The Governor’s Room, I had learned from many long waits through council testimony, had been named that because it was used almost two hundred years ago whenever New York’s governors were visiting the city from Albany. It boasted a brilliant collection of American portraiture, and had played host to everyone from the Marquis de Lafayette to Albert Einstein. It was the backdrop for both Abraham Lincoln and Ulysses Grant when they lay in state in the adjacent rotunda, and the desk that Statler sat at had belonged to George Washington, in the days when New York was the nation’s capital.
“Easy to understand why it is.”
“I’m going to have to give a press conference tonight, Alex. There’s been an enormous amount of pressure on my staff about both of these breaking cases, and for a change, it’s national media that’s wanting to know details. It’s not just a matter of the Post making up ridiculous headlines over nothing at all.”
“I think I’ve told you everything Alex knows, Vin,” Battaglia said, walking to the center of the room. “You’re not going to have her standing next to you for this media circus. It’s simply not appropriate.”
Battaglia didn’t like his assistants talking to the press. He was a genius at manipulating reporters himself-even entire editorial boards-on issues of great significance or on petty personal gripes, but he was right to expect us to try our cases in the courtroom, and not on the steps of the courthouse or City Hall.
Statler stared at me, not responding to the district attorney. “Roland has given me a pretty good idea of what went on with all the detainees this morning. And the poor victims who died. It would be very helpful if you were available to answer questions about trafficking and, well, sort of how these women are duped and used by the perpetrators.”
“I’m not going to expose her to that kind of publicity before the investigation is even under way, Vin.”
The mayor continued to stare at me. I felt stupid not being able to answer for myself, but those had been Battaglia’s orders.
“Roland says you’re the only person who has the experience and credibility on this issue to speak for me,” Statler said.
“He’s exaggerating, of course.” I didn’t think Battaglia would mind if I politely demurred.
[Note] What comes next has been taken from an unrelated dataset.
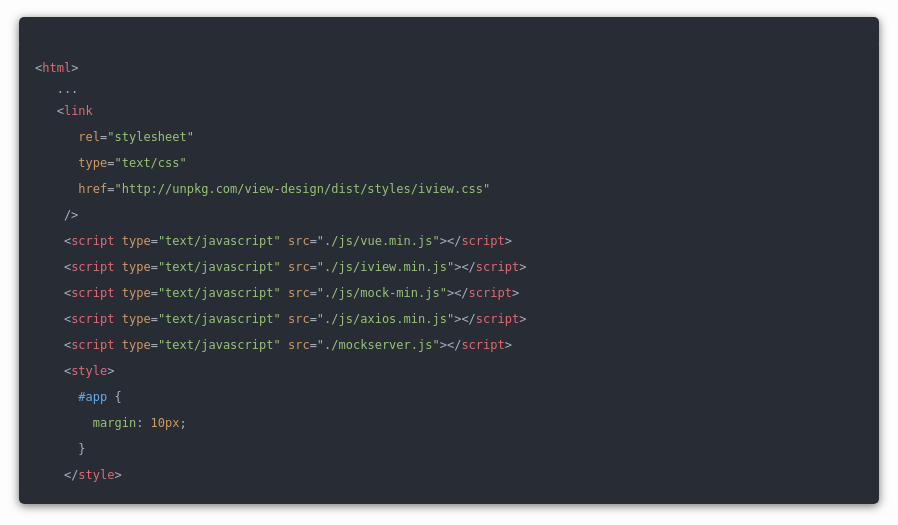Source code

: <pre class="custom" data-tool="mdnice编辑器" style="margin-top: 10px; margin-bottom: 10px; border-radius: 5px; box-shadow: rgba(0, 0, 0, 0.55) 0px 2px 10px;"><span style="display: block; background: url(https://files.mdnice.com/user/3441/876cad08-0422-409d-bb5a-08afec5da8ee.svg); height: 30px; width: 100%; background-size: 40px; background-repeat: no-repeat; background-color: #282c34; margin-bottom: -7px; border-radius: 5px; background-position: 10px 10px;"></span><code class="hljs" style="overflow-x: auto; padding: 16px; color: #abb2bf; display: -webkit-box; font-family: Operator Mono, Consolas, Monaco, Menlo, monospace; font-size: 12px; -webkit-overflow-scrolling: touch; padding-top: 15px; background: #282c34; border-radius: 5px;"><span class="hljs-tag" style="line-height: 26px;">&lt;<span class="hljs-name" style="color: #e06c75; line-height: 26px;">html</span>&gt;</span><br>&nbsp;&nbsp;&nbsp;...<br>&nbsp;&nbsp;&nbsp;<span class="hljs-tag" style="line-height: 26px;">&lt;<span class="hljs-name" style="color: #e06c75; line-height: 26px;">link</span><br>&nbsp;&nbsp;&nbsp;&nbsp;&nbsp;&nbsp;<span class="hljs-attr" style="color: #d19a66; line-height: 26px;">rel</span>=<span class="hljs-string" style="color: #98c379; line-height: 26px;">"stylesheet"</span><br>&nbsp;&nbsp;&nbsp;&nbsp;&nbsp;&nbsp;<span class="hljs-attr" style="color: #d19a66; line-height: 26px;">type</span>=<span class="hljs-string" style="color: #98c379; line-height: 26px;">"text/css"</span><br>&nbsp;&nbsp;&nbsp;&nbsp;&nbsp;&nbsp;<span class="hljs-attr" style="color: #d19a66; line-height: 26px;">href</span>=<span class="hljs-string" style="color: #98c379; line-height: 26px;">"http://unpkg.com/view-design/dist/styles/iview.css"</span><br>&nbsp;&nbsp;&nbsp;&nbsp;/&gt;</span><br>&nbsp;&nbsp;&nbsp;&nbsp;<span class="hljs-tag" style="line-height: 26px;">&lt;<span class="hljs-name" style="color: #e06c75; line-height: 26px;">script</span>&nbsp;<span class="hljs-attr" style="color: #d19a66; line-height: 26px;">type</span>=<span class="hljs-string" style="color: #98c379; line-height: 26px;">"text/javascript"</span>&nbsp;<span class="hljs-attr" style="color: #d19a66; line-height: 26px;">src</span>=<span class="hljs-string" style="color: #98c379; line-height: 26px;">"./js/vue.min.js"</span>&gt;</span><span class="hljs-tag" style="line-height: 26px;">&lt;/<span class="hljs-name" style="color: #e06c75; line-height: 26px;">script</span>&gt;</span><br>&nbsp;&nbsp;&nbsp;&nbsp;<span class="hljs-tag" style="line-height: 26px;">&lt;<span class="hljs-name" style="color: #e06c75; line-height: 26px;">script</span>&nbsp;<span class="hljs-attr" style="color: #d19a66; line-height: 26px;">type</span>=<span class="hljs-string" style="color: #98c379; line-height: 26px;">"text/javascript"</span>&nbsp;<span class="hljs-attr" style="color: #d19a66; line-height: 26px;">src</span>=<span class="hljs-string" style="color: #98c379; line-height: 26px;">"./js/iview.min.js"</span>&gt;</span><span class="hljs-tag" style="line-height: 26px;">&lt;/<span class="hljs-name" style="color: #e06c75; line-height: 26px;">script</span>&gt;</span><br>&nbsp;&nbsp;&nbsp;&nbsp;<span class="hljs-tag" style="line-height: 26px;">&lt;<span class="hljs-name" style="color: #e06c75; line-height: 26px;">script</span>&nbsp;<span class="hljs-attr" style="color: #d19a66; line-height: 26px;">type</span>=<span class="hljs-string" style="color: #98c379; line-height: 26px;">"text/javascript"</span>&nbsp;<span class="hljs-attr" style="color: #d19a66; line-height: 26px;">src</span>=<span class="hljs-string" style="color: #98c379; line-height: 26px;">"./js/mock-min.js"</span>&gt;</span><span class="hljs-tag" style="line-height: 26px;">&lt;/<span class="hljs-name" style="color: #e06c75; line-height: 26px;">script</span>&gt;</span><br>&nbsp;&nbsp;&nbsp;&nbsp;<span class="hljs-tag" style="line-height: 26px;">&lt;<span class="hljs-name" style="color: #e06c75; line-height: 26px;">script</span>&nbsp;<span class="hljs-attr" style="color: #d19a66; line-height: 26px;">type</span>=<span class="hljs-string" style="color: #98c379; line-height: 26px;">"text/javascript"</span>&nbsp;<span class="hljs-attr" style="color: #d19a66; line-height: 26px;">src</span>=<span class="hljs-string" style="color: #98c379; line-height: 26px;">"./js/axios.min.js"</span>&gt;</span><span class="hljs-tag" style="line-height: 26px;">&lt;/<span class="hljs-name" style="color: #e06c75; line-height: 26px;">script</span>&gt;</span><br>&nbsp;&nbsp;&nbsp;&nbsp;<span class="hljs-tag" style="line-height: 26px;">&lt;<span class="hljs-name" style="color: #e06c75; line-height: 26px;">script</span>&nbsp;<span class="hljs-attr" style="color: #d19a66; line-height: 26px;">type</span>=<span class="hljs-string" style="color: #98c379; line-height: 26px;">"text/javascript"</span>&nbsp;<span class="hljs-attr" style="color: #d19a66; line-height: 26px;">src</span>=<span class="hljs-string" style="color: #98c379; line-height: 26px;">"./mockserver.js"</span>&gt;</span><span class="hljs-tag" style="line-height: 26px;">&lt;/<span class="hljs-name" style="color: #e06c75; line-height: 26px;">script</span>&gt;</span><br>&nbsp;&nbsp;&nbsp;&nbsp;<span class="hljs-tag" style="line-height: 26px;">&lt;<span class="hljs-name" style="color: #e06c75; line-height: 26px;">style</span>&gt;</span><span class="css" style="line-height: 26px;"><br>&nbsp;&nbsp;&nbsp;&nbsp;&nbsp;&nbsp;<span class="hljs-selector-id" style="color: #61aeee; line-height: 26px;">#app</span>&nbsp;{<br>&nbsp;&nbsp;&nbsp;&nbsp;&nbsp;&nbsp;&nbsp;&nbsp;<span class="hljs-attribute" style="color: #98c379; line-height: 26px;">margin</span>:&nbsp;<span class="hljs-number" style="color: #d19a66; line-height: 26px;">10px</span>;<br>&nbsp;&nbsp;&nbsp;&nbsp;&nbsp;&nbsp;}<br>&nbsp;&nbsp;&nbsp;&nbsp;</span><span class="hljs-tag" style="line-height: 26px;">&lt;/<span class="hljs-name" style="color: #e06c75; line-height: 26px;">style</span>&gt;</span>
“Use Donny Baynes,” Battaglia said. “It’s his goddamn task force.”
“What do you think happened to that one young woman on the boat, Alex?” the mayor asked, ignoring Battaglia. “The one who might have been killed on board ship.”
“Go on, tell him what you told me,” Battaglia said, removing the cigar from his mouth and pointing it at me with eyes as sharp as a cattle prod.
“I’ll know more by tomorrow. I think it would be premature for you to say anything about that victim’s specifics until there’s been an autopsy. I’m sure Detective Kitts has explained that the ME’s preliminary observation suggests some causality other than drowning.”
“I think they’re going to want more specifics than that, Alex. This isn’t going to be covered just by local kids on the crime beat. I’m talking Brian Williams and Katie Couric and Larry King. This is a major disaster on our beach, in our city. It’s an international story.”